My question is, where are these "sock" type sockets being created? Does anyone else know where they come from and how to get rid of them?
the obvious answer is that you're not closing your sockets when you're done with them. if u need them all to be open, check out setrlimit() and i think u can change max # open descriptors.
I've been down that road. I've managed to account for the opening and closing of all of the socket calls my program makes. Strace helps there. These socket handles which are being allocated do not seem be be coming from my own code, but rather internally within the system. With Strace I can see every socket I allocate and my program never allocates these. Since my program is not allocating them, I don't know what they are to close them down.
And I don't need more than a few dozen sockets open for any reason. These leaked "blank" sockets appear everytime I make a new network connection. Over time, I run out of resources so raising the limit would only delay the inevitable.
well, that's certainly odd. from stracing u have no idea what part of the code they are coming from? are you using lots of libraries? if you are doing some sort of nameresolution call before connecting(ie. gethostbyname, etc..), then of course there will be a few scokets opened for dns resolution, but i certainly hope that is not the problem or others would have encourntered already. w/o seeing code i dont know what else to tell you. how long does it take for u to max out? what kinda program is this?

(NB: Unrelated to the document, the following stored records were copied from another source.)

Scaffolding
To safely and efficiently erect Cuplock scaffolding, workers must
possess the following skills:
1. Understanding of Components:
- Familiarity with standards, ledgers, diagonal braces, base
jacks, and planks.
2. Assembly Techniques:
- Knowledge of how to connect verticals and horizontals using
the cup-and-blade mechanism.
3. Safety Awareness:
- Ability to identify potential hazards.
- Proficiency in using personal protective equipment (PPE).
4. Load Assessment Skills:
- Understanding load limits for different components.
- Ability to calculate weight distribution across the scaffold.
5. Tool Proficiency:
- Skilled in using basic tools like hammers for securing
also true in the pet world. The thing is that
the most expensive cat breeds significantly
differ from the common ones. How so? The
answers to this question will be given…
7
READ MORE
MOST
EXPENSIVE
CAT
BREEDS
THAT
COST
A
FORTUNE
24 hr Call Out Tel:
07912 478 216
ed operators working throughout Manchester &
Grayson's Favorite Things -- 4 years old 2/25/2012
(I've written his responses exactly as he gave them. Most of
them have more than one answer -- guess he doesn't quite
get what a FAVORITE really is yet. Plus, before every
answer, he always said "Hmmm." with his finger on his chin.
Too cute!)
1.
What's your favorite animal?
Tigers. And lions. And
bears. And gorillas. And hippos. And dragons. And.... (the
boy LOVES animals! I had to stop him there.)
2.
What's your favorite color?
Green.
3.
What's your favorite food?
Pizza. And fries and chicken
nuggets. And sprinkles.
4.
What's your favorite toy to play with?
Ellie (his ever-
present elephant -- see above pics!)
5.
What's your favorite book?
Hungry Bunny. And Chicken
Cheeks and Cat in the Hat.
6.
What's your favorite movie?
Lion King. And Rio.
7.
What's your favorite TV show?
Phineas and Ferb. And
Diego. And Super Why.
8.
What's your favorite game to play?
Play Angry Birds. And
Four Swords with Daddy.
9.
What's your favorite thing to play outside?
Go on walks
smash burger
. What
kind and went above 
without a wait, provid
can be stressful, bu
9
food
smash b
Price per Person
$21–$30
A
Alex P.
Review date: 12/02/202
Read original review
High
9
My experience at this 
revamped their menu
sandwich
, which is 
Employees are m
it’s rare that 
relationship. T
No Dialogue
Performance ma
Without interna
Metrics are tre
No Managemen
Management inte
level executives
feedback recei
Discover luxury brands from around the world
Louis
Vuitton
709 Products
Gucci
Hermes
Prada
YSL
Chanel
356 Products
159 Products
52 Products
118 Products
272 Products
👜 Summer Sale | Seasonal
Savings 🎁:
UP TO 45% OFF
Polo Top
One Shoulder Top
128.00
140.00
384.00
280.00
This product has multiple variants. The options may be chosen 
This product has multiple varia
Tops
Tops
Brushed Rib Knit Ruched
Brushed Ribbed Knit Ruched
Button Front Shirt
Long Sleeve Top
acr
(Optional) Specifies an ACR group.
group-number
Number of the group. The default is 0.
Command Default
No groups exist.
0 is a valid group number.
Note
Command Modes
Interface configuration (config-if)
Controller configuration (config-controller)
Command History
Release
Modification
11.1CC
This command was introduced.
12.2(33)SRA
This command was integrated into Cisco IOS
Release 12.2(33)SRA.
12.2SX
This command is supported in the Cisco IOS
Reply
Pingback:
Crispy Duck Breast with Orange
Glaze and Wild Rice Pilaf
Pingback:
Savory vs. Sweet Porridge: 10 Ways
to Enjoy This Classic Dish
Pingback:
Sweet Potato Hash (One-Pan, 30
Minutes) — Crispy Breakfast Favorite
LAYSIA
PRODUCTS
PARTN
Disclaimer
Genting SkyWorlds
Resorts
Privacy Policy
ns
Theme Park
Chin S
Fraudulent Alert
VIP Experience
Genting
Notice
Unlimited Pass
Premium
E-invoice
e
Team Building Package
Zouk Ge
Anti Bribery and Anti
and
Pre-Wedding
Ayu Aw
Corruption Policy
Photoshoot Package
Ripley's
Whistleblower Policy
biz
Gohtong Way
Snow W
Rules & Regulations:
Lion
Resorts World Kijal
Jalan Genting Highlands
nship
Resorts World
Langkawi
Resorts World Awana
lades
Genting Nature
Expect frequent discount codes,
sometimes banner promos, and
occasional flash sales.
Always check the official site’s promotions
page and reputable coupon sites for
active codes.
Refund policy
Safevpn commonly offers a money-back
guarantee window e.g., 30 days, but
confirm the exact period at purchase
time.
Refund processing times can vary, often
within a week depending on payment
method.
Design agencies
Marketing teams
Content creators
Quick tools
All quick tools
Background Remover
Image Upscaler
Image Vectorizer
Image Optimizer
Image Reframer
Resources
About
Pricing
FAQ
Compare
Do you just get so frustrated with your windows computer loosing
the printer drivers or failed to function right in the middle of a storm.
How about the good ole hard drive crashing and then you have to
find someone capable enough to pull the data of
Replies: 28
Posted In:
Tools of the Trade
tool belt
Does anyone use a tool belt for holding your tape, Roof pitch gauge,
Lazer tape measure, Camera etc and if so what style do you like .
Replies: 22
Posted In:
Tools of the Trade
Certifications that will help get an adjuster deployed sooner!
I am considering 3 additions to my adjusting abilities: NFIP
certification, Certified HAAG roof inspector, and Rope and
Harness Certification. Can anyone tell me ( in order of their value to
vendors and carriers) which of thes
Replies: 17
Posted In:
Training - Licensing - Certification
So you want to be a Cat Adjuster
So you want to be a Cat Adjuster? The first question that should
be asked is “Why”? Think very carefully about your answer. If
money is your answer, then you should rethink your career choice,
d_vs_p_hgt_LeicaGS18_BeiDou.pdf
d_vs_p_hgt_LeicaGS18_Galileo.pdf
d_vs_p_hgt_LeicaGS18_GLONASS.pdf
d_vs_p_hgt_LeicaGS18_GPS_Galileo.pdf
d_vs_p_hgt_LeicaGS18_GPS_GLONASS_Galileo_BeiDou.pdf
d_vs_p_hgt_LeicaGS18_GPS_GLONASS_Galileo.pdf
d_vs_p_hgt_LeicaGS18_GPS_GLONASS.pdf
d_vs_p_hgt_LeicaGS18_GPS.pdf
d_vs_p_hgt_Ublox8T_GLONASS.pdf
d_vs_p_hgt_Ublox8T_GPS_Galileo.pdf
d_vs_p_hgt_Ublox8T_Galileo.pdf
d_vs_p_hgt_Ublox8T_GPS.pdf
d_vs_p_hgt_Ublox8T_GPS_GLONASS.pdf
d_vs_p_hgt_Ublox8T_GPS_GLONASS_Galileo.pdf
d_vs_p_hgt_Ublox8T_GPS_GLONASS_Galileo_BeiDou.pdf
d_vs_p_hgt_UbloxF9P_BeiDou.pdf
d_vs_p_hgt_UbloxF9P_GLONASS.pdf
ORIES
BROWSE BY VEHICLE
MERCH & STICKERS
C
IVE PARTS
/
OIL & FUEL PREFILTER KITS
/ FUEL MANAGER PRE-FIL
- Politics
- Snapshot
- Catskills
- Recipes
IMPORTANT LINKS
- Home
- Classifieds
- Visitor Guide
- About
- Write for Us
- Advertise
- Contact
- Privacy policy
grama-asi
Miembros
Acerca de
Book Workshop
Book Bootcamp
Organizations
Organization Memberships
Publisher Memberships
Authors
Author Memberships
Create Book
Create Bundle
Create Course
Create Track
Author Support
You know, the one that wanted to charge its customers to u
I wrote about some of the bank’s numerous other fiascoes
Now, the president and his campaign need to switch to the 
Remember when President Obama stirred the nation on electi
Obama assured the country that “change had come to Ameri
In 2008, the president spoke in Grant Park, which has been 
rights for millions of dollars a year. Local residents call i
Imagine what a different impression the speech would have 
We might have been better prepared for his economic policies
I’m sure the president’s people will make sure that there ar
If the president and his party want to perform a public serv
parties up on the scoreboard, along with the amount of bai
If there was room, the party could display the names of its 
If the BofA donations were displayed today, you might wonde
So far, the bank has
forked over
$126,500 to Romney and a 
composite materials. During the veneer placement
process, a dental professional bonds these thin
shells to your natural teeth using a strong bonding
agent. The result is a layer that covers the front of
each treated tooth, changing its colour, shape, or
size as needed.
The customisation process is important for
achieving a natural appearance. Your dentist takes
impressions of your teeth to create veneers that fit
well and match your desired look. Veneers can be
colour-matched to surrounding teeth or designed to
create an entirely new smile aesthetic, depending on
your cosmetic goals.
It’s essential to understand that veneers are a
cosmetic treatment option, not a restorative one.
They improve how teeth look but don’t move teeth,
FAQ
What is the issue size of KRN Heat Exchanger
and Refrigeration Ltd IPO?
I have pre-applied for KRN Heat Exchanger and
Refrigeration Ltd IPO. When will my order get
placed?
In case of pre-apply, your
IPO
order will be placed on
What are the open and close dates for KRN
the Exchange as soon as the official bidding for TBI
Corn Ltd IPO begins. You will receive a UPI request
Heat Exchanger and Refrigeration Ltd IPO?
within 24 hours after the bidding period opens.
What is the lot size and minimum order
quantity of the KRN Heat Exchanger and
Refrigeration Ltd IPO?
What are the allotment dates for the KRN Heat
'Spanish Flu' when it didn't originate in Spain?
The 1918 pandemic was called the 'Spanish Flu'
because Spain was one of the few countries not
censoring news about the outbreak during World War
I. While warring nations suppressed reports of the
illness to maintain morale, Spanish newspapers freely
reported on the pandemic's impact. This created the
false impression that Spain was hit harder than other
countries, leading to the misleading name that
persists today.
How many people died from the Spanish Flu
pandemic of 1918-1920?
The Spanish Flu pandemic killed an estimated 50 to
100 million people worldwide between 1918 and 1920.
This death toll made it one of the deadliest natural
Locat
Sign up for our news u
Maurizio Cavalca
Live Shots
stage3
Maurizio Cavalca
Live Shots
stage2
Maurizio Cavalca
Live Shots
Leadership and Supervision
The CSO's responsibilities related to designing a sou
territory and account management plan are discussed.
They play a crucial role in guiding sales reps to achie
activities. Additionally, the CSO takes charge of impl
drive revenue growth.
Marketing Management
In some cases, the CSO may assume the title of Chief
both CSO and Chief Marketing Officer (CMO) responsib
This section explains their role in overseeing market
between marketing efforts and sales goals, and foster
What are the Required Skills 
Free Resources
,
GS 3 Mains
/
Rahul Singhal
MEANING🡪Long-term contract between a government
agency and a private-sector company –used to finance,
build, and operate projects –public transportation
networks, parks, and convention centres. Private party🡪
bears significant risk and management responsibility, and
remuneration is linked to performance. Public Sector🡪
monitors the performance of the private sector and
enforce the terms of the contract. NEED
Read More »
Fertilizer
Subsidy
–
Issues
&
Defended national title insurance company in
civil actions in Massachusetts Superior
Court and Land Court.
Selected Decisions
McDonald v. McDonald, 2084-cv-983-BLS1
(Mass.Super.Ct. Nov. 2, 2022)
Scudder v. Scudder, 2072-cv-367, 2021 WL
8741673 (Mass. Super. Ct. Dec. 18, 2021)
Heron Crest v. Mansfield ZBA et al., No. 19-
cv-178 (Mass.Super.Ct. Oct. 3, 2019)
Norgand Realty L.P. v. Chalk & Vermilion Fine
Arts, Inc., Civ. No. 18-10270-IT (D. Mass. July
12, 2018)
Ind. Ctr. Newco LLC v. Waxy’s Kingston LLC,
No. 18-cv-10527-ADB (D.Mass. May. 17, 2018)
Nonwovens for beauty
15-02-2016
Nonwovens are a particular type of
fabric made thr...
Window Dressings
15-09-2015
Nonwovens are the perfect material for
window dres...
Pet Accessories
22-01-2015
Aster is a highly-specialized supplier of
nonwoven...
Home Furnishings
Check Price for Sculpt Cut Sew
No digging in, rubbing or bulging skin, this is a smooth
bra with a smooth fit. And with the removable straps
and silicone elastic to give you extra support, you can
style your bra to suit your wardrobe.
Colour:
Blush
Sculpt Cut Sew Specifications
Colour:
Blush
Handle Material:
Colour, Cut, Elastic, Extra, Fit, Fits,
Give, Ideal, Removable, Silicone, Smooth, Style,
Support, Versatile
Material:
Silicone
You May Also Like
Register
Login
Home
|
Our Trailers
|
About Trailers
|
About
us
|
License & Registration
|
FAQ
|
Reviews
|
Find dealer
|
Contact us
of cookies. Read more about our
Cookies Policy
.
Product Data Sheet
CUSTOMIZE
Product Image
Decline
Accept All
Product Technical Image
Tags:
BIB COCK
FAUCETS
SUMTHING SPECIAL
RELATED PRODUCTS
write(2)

This is a backup program which transmits changes to a backup server. The problem occurs with each connection I create. In the example I posted, handles 15, 16, & 18 display the problem. The speed with which I run out of resource depends on how many times I reconnect...in a test environment that can be many times an hour.
well, im baffled. all the output tells me, as u prolly know, is that the problem lies in the area of code right after creating the TCP *:1578 (LISTEN) socket, since descriptors are always assigned from next lowest open #.
Yeah, and the code of this program is complex enough its like a needle in a haystack. Even strace would only point me at a specific system call, but I was hoping that I could identify the code based on the parameters being passed, etc...
I suspect, as you mentioned earlier, that there are some internal calls which use sockets that may not be getting cleaned up. Thanks for your reponse. Perhaps someone else will come along who has my answer. I'm going to keep trying to recreate this with simpler code or try to hunt it down in some library code, or something...
Okay, I don't know if anyone's still reading this, but I had exactly the same problem rozeboom describes here and I was able to fix it.
My problem was an incorrect call to socket(). This code was written by someone else but I had to debug it. The problem was that this code failed to recognize that the function accept() opens and creates the socket without needing to call socket()
So this code was calling accept(), AND calling socket() when it should have not called socket() if it were an fd optained from accept(). FDs optained from accept() are already created and inherit their socket-parameters from the socket where accept() was called from.
In my particular case, the code's custom socket class was calling socket() from its constructor. It was doing this on sockets that'd had already been created via accept(), thus two FDs created, one of them never getting cleaned up. So my fix was to make a second version of the constructor for my socket class, one that takes an FD as a parameter. That constructor does NOT call socket(). I use this constructor to create socket class that originate from the accept() call.
It seems to work. Hope this is of use to someone out there
That sounds like it might help... the code I'm working with is also a C++ class for handling sockets and it might very well do exactly what you describe. Thanks for your response!